On the car ride in to London. That daddy was a welcome sight.
Lou fell asleep straight away.
I swallowed vomit and watched my feet swell.

The posts that follow will be somewhat random - I'm just going to post as I can gather photos. They're coming from multiple devices, so it's sort of a treasure hunt. And because this isn't a live record, I might as well just post as I can, ay?

Alright then, let's give this a go. As they say. :)

After getting settled at the hotel (aka Jess took the girls out while Grandma and I slept),
we went for a walk over Millenium Bridge. Not a bad view, ay?

Taken on our first day of touristing. They adjusted incredibly well to the time change.
And they were fueled by bribery all the way - this ice cream was a frequent (and tasty) bribe.
Fun fact: Just above Lou's ice cream is the LDS church, which is situated in a prime location -
right across from the Science Museum and in the middle of the hubub. 
Fact: The red telephone booths smell like urine. And sometimes other things.

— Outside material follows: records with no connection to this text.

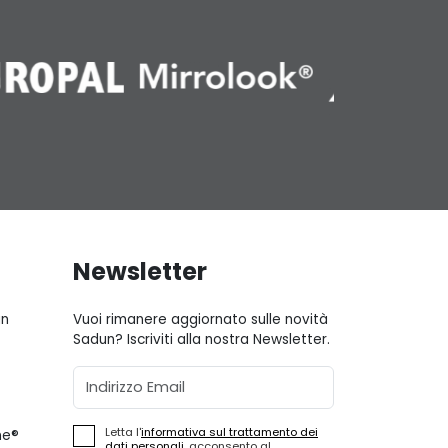
Newsletter
gn
Vuoi rimanere aggiornato sulle novità
Sadun? Iscriviti alla nostra Newsletter.
Email
Letta l'
informativa sul trattamento dei
ne®
dati personali
, acconsento al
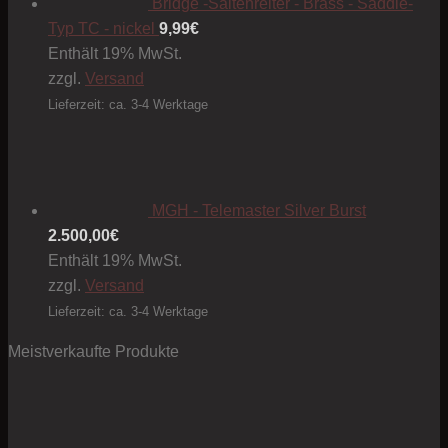
Bridge -Saitenreiter - Brass - Saddle-
Typ TC - nickel
9,99
€
Enthält 19% MwSt.
zzgl.
Versand
Lieferzeit: ca. 3-4 Werktage
MGH - Telemaster Silver Burst
2.500,00
€
Enthält 19% MwSt.
zzgl.
Versand
Lieferzeit: ca. 3-4 Werktage
Meistverkaufte Produkte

Standing at a door just their size on the Tower Bridge.
We actually had the best weather there.
It only really rained (like raaaaiiin) twice!
Waiting at the King's Cross Station for grandma, the aunties,
and one uncle to arrive back from Paris.
Our apartment was just around the corner from the beautiful Tower Bridge.
This was the sight of our fairly regular night time walk. Ain't she perty?